I also mention that I remember the sheer energy of a show he did at Barrowland in the early '90s.
"I love playing live," he says, "but most of that power and energy in a show come from the audience. A great audience makes the band, and me as a singer, actually do much better than I'm probably capable of doing by myself.
"I sing at home and I can sing on records; I sing good, I can sing fine by myself, but put me in front of an audience... It's not showing-off. It's just the energy and the anticipation the audience has: you can see it in their eyes, you can see them wanting more from you, and they just drag more out of you.
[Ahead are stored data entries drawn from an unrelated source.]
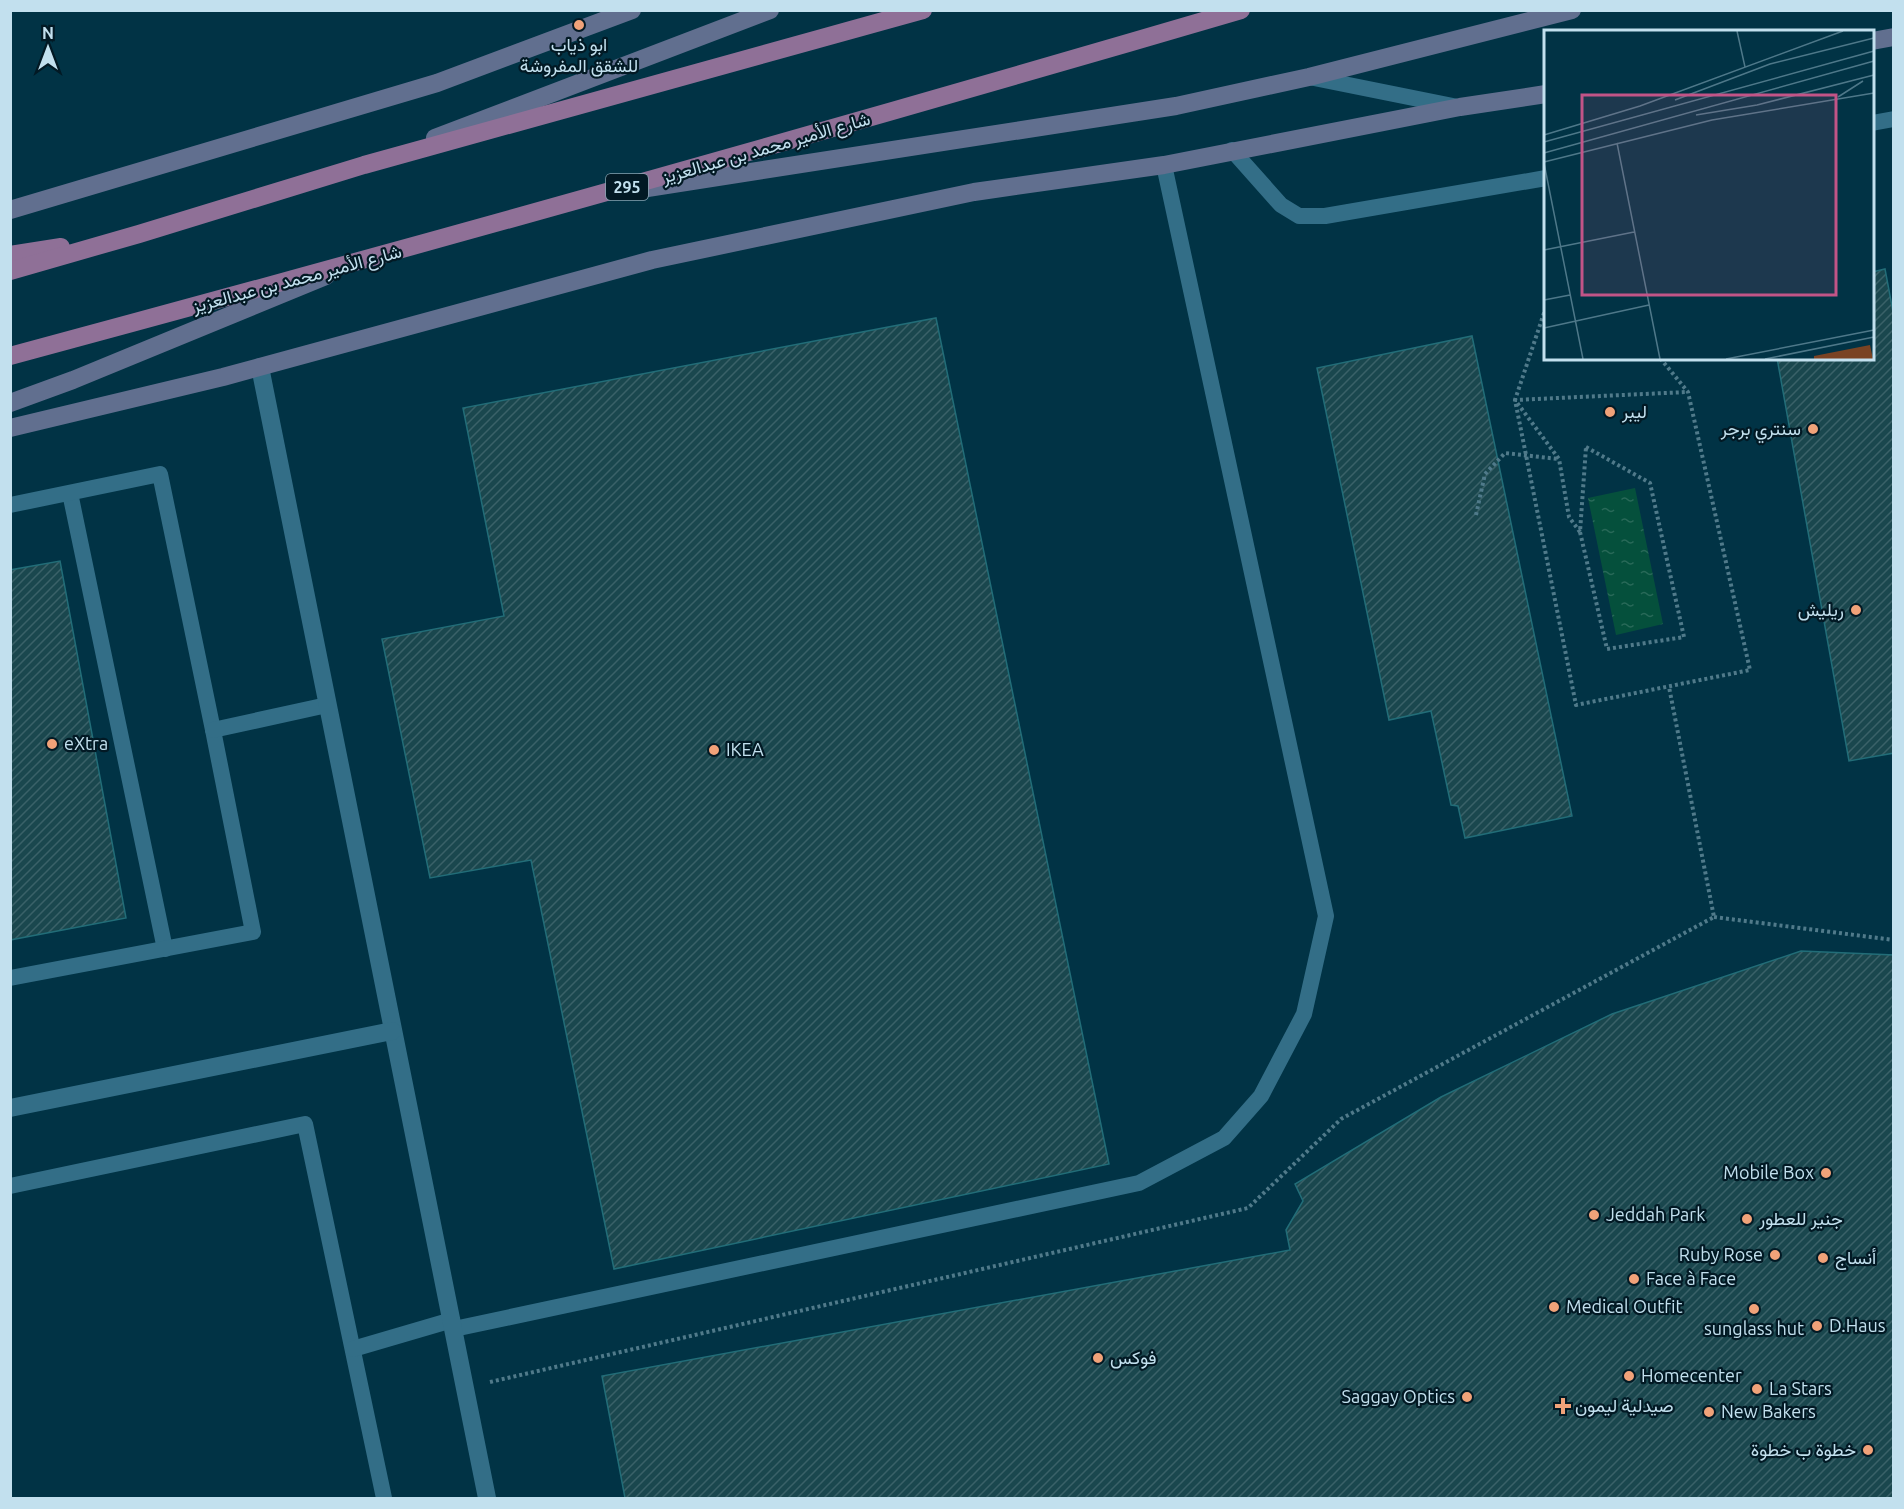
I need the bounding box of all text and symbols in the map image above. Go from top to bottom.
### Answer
north arrow [18,18,78,78]
marker: ابو ذياب للشقق المفروشة [572,18,586,32]
text: N [42,24,54,42]
inset map [1544,30,1874,360]
place label: ابو ذياب للشقق المفروشة [520,34,638,77]
street label: شارع الأمير محمد بن عبدالعزيز [658,108,873,190]
road number: 295 [606,174,648,200]
street label: شارع الأمير محمد بن عبدالعزيز [189,240,404,319]
place label: ليبر [1621,401,1647,423]
marker: ليبر [1603,405,1617,419]
place label: سنتري برجر [1720,418,1801,444]
marker: سنتري برجر [1806,422,1820,436]
place label: ريليش [1798,599,1844,621]
marker: ريليش [1849,603,1863,617]
place label: eXtra [64,733,108,753]
marker: eXtra [45,737,59,751]
place label: IKEA [726,739,764,759]
marker: IKEA [707,743,721,757]
place label: Mobile Box [1723,1162,1814,1182]
marker: Mobile Box [1819,1166,1833,1180]
place label: Jeddah Park [1606,1204,1705,1224]
marker: Jeddah Park [1587,1208,1601,1222]
place label: جنير للعطور [1758,1208,1843,1230]
marker: جنير للعطور [1740,1212,1754,1226]
place label: Ruby Rose [1679,1244,1763,1264]
place label: أنساج [1835,1247,1876,1270]
marker: Ruby Rose [1768,1248,1782,1262]
marker: أنساج [1816,1251,1830,1265]
place label: Face à Face [1646,1268,1736,1288]
marker: Face à Face [1627,1272,1641,1286]
place label: Medical Outfit [1566,1296,1683,1316]
marker: Medical Outfit [1547,1300,1561,1314]
marker: sunglass hut [1747,1302,1761,1316]
place label: D.Haus [1829,1315,1886,1335]
place label: sunglass hut [1704,1318,1804,1338]
marker: D.Haus [1810,1319,1824,1333]
place label: فوكس [1110,1347,1157,1369]
marker: فوكس [1091,1351,1105,1365]
place label: Homecenter [1641,1365,1742,1385]
marker: Homecenter [1622,1369,1636,1383]
place label: La Stars [1769,1378,1832,1398]
marker: La Stars [1750,1382,1764,1396]
place label: Saggay Optics [1341,1386,1455,1406]
marker: Saggay Optics [1460,1390,1474,1404]
place label: صيدلية ليمون [1575,1395,1674,1417]
marker: صيدلية ليمون [1556,1399,1570,1413]
place label: New Bakers [1721,1401,1816,1421]
marker: New Bakers [1702,1405,1716,1419]
place label: خطوة ب خطوة [1751,1439,1856,1461]
marker: خطوة ب خطوة [1861,1443,1875,1457]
You sing with more soul, more power, more dynamics."
He TALKS entertainingly about some of the songs on the album, about how he finally got to record his old hit Ride the Night Away with its co-writer, Springsteen guitarist Steve Van Zandt.
It is a fine record, and there is one superb three-track sequence near the end of I'd Rather Be Blind, When Your Love is Gone and Steve Earle's The Other Kind. The latter dates from the time in the 1990s when Barnes and his family temporarily re-located to France and he found time to re-engage with music, to listen to and write songs that meant a lot to him.
Cold Chisel have come out of cold storage from time to time, and next March they'll be marking their 40th anniversary with a gig at the Clipsal 500 Adelaide - a high-profile V8 supercars event with nightly concerts. Promoters are in talks to bring Barnes himself to Europe.
Personally, Barnes himself couldn't be happier. "I've got nine grandkids, and two more coming in January. I've nearly got a football team," he quips.
He has homes in Sydney and the Southern Highlands, 60 miles to the south, and enjoys a remarkably close family set-up. Australia sounds fantastic, and he sounds so happy there.
"I have a great time wherever I am," he says. "I really enjoy life. My wife Jane is incredible, I have a great family...
"We've got a great life, nothing to complain about."
As for tomorrow's gig in Adelaide, he says: "I'm a huge Rolling Stones fan and I'm really looking forward to opening up for them.
"It will be an honour and a lot of fun. Can't wait to hear 20 or so of my favourite songs."
Hindsight has its UK release on Provogue Records on Monday.